Le projet de l’application StopCovid, chapeauté par l’Inria, l’Institut national de recherche en informatique et en automatique, est mené par différents types d’acteurs, privés et publics :
- Des industriels, comme les entreprises Capgemini, Dassault Systèmes, Thales, Sopra Steria, Atos, Lunabee Studio, Orange ou encore Withings,
- Des organismes publics, comme l’Anssi (Agence nationale de la sécurité des systèmes d’information), l’Inserm (Institut national de la santé et de la recherche médicale) et Santé publique France.
À noter que l’INRIA participe également au projet européen, le Pan-European Privacy-Preserving Proximity Tracing (PEPP-PT), qui vise à élaborer une solution pour faire fonctionner entre elles les différentes applications utilisées par les gouvernements des pays européens. Le PEEP-PT est quant à lui composé de 130 institutions, laboratoires de recherche et d’entreprises à l’échelle européenne.
Quand l’application pourrait-elle voir le jour ?

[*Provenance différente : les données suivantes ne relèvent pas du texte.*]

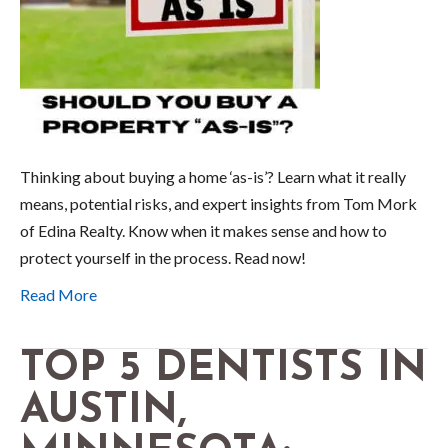
Thinking about buying a home ‘as-is’? Learn what it really
means, potential risks, and expert insights from Tom Mork
of Edina Realty. Know when it makes sense and how to
protect yourself in the process. Read now!
Read More
TOP 5 DENTISTS IN
AUSTIN,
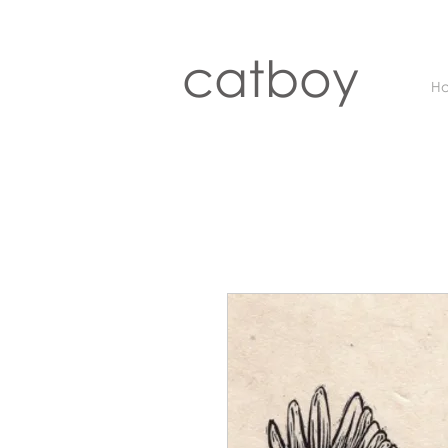
catboy
H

Pour l’heure, aucune information n’a été communiquée sur la possible sortie de l’application StopCovid en France. Seule donnée qui a fuité ces derniers jours : le prototype, qui aurait dû être présenté devant l’Assemblée nationale ce mardi 28 avril, n’est pas encore prêt. Son utilisation ne devrait donc pas faire partie, à court terme, du plan de déconfinement annoncé par le gouvernement.
Où en sont nos voisins européens ?
L’Allemagne, qui soutenait jusque-là la France sur son projet d’application centralisée, a fait volte-face. Le gouvernement allemand a décidé de ne plus suivre son homologue français et a préféré se rallier à la Suisse. Les deux pays plaident en faveur de l’utilisation de la plateforme développée par Apple et Google.